Repeat the entries below exactly, missing none.

Transcribed page contents
+++
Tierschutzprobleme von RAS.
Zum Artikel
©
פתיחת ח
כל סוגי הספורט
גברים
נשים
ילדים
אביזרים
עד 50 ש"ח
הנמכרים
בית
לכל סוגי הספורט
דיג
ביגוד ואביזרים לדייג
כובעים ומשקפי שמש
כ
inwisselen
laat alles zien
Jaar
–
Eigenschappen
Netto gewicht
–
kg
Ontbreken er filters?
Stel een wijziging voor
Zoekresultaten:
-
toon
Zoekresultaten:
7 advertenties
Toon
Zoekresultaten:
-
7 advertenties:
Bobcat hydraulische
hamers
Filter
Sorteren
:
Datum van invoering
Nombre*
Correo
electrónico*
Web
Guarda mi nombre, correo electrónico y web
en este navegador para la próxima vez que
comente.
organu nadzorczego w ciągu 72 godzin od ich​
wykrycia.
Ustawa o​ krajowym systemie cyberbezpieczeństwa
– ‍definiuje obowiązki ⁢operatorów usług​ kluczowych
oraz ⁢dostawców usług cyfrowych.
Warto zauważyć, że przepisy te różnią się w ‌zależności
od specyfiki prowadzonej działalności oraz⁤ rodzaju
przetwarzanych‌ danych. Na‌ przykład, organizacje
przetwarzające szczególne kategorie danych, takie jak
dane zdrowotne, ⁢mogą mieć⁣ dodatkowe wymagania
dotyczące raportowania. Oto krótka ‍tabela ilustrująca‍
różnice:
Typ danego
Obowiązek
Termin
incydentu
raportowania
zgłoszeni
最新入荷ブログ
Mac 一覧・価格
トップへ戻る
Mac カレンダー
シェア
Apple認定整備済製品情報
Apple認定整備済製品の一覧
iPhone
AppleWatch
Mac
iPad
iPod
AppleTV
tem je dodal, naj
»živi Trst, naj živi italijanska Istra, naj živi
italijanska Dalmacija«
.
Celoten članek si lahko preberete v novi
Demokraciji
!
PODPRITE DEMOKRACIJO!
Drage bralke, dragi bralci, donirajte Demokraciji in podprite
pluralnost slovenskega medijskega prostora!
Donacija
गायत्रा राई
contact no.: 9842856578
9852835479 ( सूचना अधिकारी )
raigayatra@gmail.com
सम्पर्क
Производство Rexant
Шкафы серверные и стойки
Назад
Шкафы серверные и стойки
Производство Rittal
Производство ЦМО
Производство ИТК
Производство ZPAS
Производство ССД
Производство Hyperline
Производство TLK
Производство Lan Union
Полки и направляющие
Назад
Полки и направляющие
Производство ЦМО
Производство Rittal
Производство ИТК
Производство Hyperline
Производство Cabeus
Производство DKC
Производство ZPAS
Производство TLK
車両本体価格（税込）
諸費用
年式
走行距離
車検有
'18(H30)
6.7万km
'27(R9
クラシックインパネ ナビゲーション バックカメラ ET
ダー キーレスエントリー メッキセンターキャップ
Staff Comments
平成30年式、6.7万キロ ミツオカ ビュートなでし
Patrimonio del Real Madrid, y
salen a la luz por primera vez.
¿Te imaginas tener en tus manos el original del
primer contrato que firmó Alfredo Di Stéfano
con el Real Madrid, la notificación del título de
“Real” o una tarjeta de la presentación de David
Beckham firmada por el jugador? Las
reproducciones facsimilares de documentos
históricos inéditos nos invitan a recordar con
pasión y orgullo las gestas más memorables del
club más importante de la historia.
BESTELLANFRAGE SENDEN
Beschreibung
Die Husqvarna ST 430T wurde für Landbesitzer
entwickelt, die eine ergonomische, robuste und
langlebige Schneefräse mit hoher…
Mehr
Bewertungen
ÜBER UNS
+++
*Task solution:*
Tierschutzprobleme von RAS.
Zum Artikel
©
פתיחת ח
כל סוגי הספורט
גברים
נשים
ילדים
אביזרים
עד 50 ש"ח
הנמכרים
בית
לכל סוגי הספורט
דיג
ביגוד ואביזרים לדייג
כובעים ומשקפי שמש
כ
inwisselen
laat alles zien
Jaar
–
Eigenschappen
Netto gewicht
–
kg
Ontbreken er filters?
Stel een wijziging voor
Zoekresultaten:
-
toon
Zoekresultaten:
7 advertenties
Toon
Zoekresultaten:
-
7 advertenties:
Bobcat hydraulische
hamers
Filter
Sorteren
:
Datum van invoering
Nombre*
Correo
electrónico*
Web
Guarda mi nombre, correo electrónico y web
en este navegador para la próxima vez que
comente.
organu nadzorczego w ciągu 72 godzin od ich​
wykrycia.
Ustawa o​ krajowym systemie cyberbezpieczeństwa
– ‍definiuje obowiązki ⁢operatorów usług​ kluczowych
oraz ⁢dostawców usług cyfrowych.
Warto zauważyć, że przepisy te różnią się w ‌zależności
od specyfiki prowadzonej działalności oraz⁤ rodzaju
przetwarzanych‌ danych. Na‌ przykład, organizacje
przetwarzające szczególne kategorie danych, takie jak
dane zdrowotne, ⁢mogą mieć⁣ dodatkowe wymagania
dotyczące raportowania. Oto krótka ‍tabela ilustrująca‍
różnice:
Typ danego
Obowiązek
Termin
incydentu
raportowania
zgłoszeni
最新入荷ブログ
Mac 一覧・価格
トップへ戻る
Mac カレンダー
シェア
Apple認定整備済製品情報
Apple認定整備済製品の一覧
iPhone
AppleWatch
Mac
iPad
iPod
AppleTV
tem je dodal, naj
»živi Trst, naj živi italijanska Istra, naj živi
italijanska Dalmacija«
.
Celoten članek si lahko preberete v novi
Demokraciji
!
PODPRITE DEMOKRACIJO!
Drage bralke, dragi bralci, donirajte Demokraciji in podprite
pluralnost slovenskega medijskega prostora!
Donacija
गायत्रा राई
contact no.: 9842856578
9852835479 ( सूचना अधिकारी )
raigayatra@gmail.com
सम्पर्क
Производство Rexant
Шкафы серверные и стойки
Назад
Шкафы серверные и стойки
Производство Rittal
Производство ЦМО
Производство ИТК
Производство ZPAS
Производство ССД
Производство Hyperline
Производство TLK
Производство Lan Union
Полки и направляющие
Назад
Полки и направляющие
Производство ЦМО
Производство Rittal
Производство ИТК
Производство Hyperline
Производство Cabeus
Производство DKC
Производство ZPAS
Производство TLK
車両本体価格（税込）
諸費用
年式
走行距離
車検有
'18(H30)
6.7万km
'27(R9
クラシックインパネ ナビゲーション バックカメラ ET
ダー キーレスエントリー メッキセンターキャップ
Staff Comments
平成30年式、6.7万キロ ミツオカ ビュートなでし
Patrimonio del Real Madrid, y
salen a la luz por primera vez.
¿Te imaginas tener en tus manos el original del
primer contrato que firmó Alfredo Di Stéfano
con el Real Madrid, la notificación del título de
“Real” o una tarjeta de la presentación de David
Beckham firmada por el jugador? Las
reproducciones facsimilares de documentos
históricos inéditos nos invitan a recordar con
pasión y orgullo las gestas más memorables del
club más importante de la historia.
BESTELLANFRAGE SENDEN
Beschreibung
Die Husqvarna ST 430T wurde für Landbesitzer
entwickelt, die eine ergonomische, robuste und
langlebige Schneefräse mit hoher…
Mehr
Bewertungen
ÜBER UNS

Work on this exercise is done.